Kamkar made use of an algorithm known as the De Bruijn sequence to automate this process. He then loaded his code onto a discontinued Mattel toy called IM-ME. He later tested the device against a variety of garage door openers and discovered that the technique worked on systems manufactured by several companies, including Nortek and NSCD. It also works on older systems made by Chamberlain, Liftmaster, Stanley, Delta-3, and Moore-O-Matic.
“I don’t think there’s any solution to having a really small key space. Upgrade is the only solution. Unfortunately the upgrades have their own set of problems, but no where nearly as bad,” Kamkar said via email.
Kamkar has released the source code for the OpenSesame attack. However, it intends it to serve as a warning, not a how-to manual. In fact, he has also disabled the code so that criminals are not able to use it. He refrained from commenting on exactly how he has disable his exploit.
OpenSesame is just the latest in a long string of creative projects from Kamkar, who gained popularity in 2007 when he launched a MySpace worm—which was later known as the Samy worm—that added more than a million friends to his account in an hour.

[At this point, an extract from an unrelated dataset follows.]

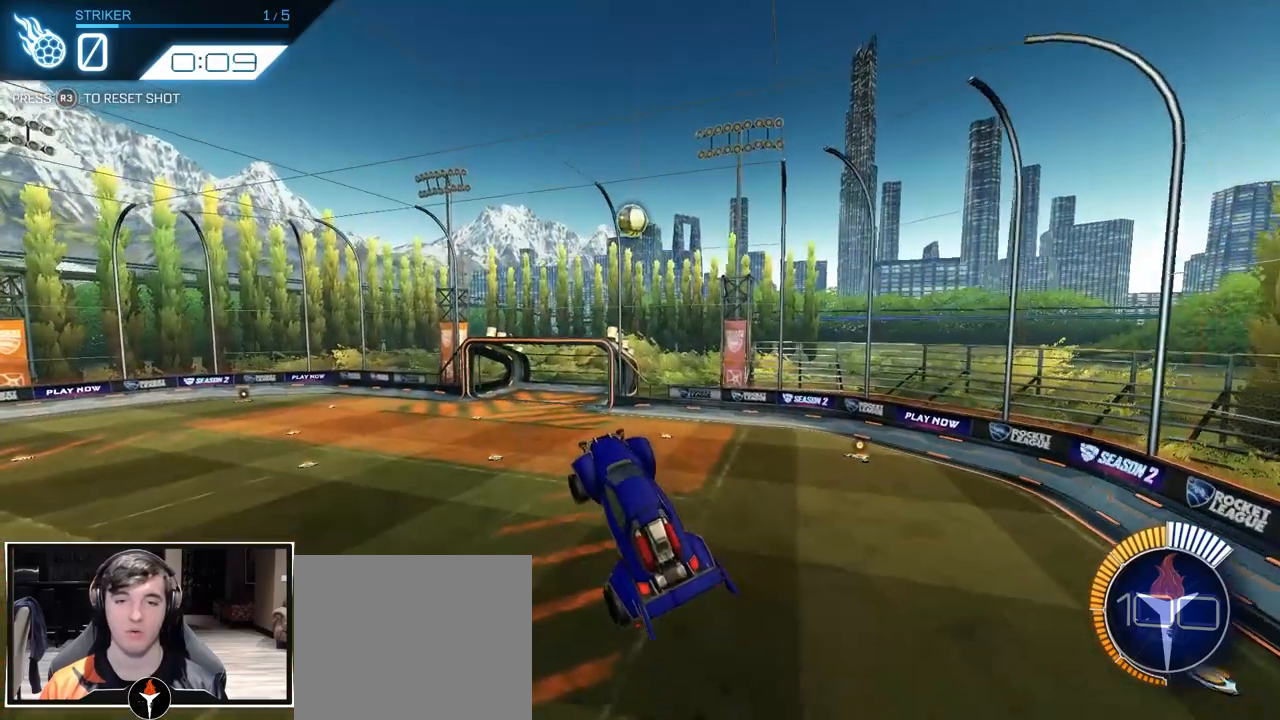
{"buttons": [], "left_stick": "center", "right_stick": "center", "events": [[117, "R3", "down"], [183, "R3", "up"]]}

A tool called KeySweeper, released by him earlier this year is a $10 USB wall charger that can record keystrokes from wireless keyboards. Last year, he had released a project called SkyJack that could forcibly disconnect drones from their controllers and make them connect to his drone. He has also built a 3-D printed robot that can open Masterlock combination locks in seconds.

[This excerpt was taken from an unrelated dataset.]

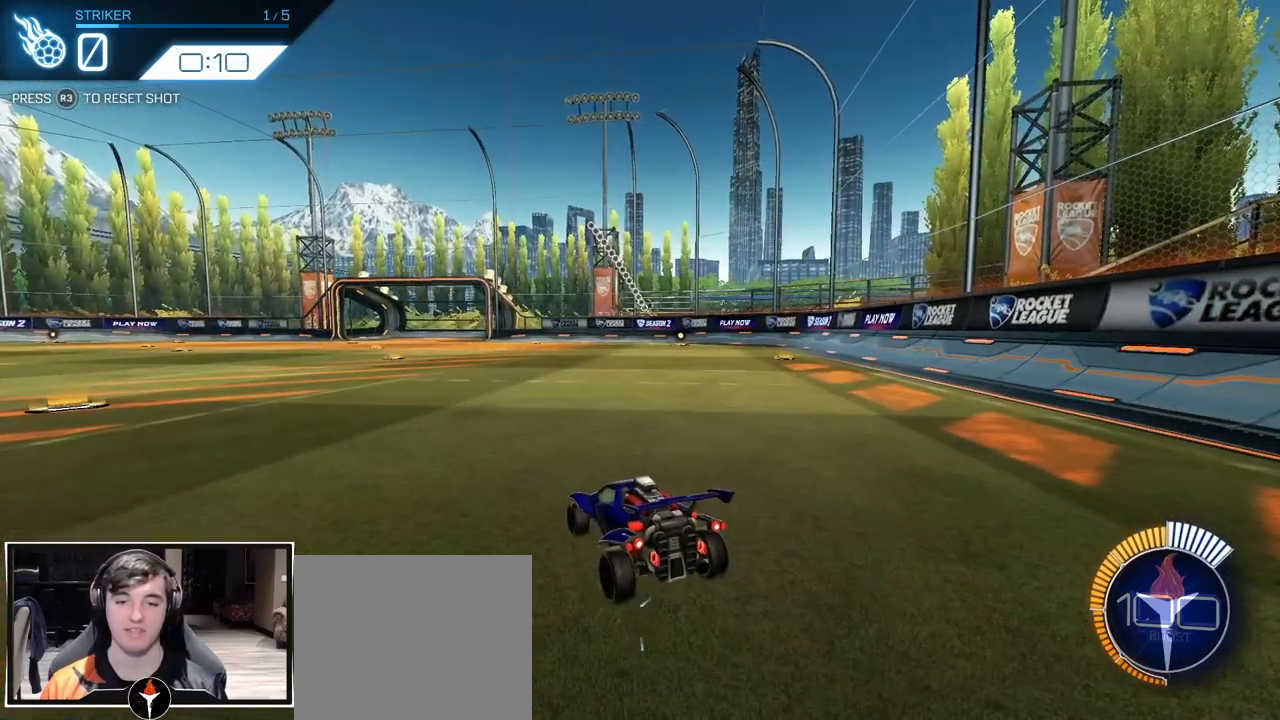
{"buttons": [], "left_stick": "down", "right_stick": "center", "events": [[250, "CROSS", "down"], [317, "left_stick", "down"], [483, "CROSS", "up"]]}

Kamkar said it took him quite a bit of time to get this attack in working order; however, he was not working on it full time, he said.
“I got all of this working late last year (2014). I just kept improving the attack over time and honestly, getting the pink toy working was the longest part. Using existing RF hardware to employ the attack takes seconds or minutes if you know what you’re doing, but making a mobile version on a very small hardware budget (very little memory to produce a lot of data) took many nights, on and off,” Kamkar said.
People who still use a fixed code system for their garage door should seriously think of upgrading to a more secure rolling code receiver. But Kamkar hints that he is working on another hack that would spread his attack to rolling codes, too, although he is not yet ready to divulge any details about it. In the event the rolling code hack turns out to be successful, there may be no such uncomplicated and easy answer for garage door security. “It’s a sticky situation. I haven’t even figured out what I’m supposed to do to my own garage,” Kamkar says. “I don’t have a great solution for anyone, including myself.”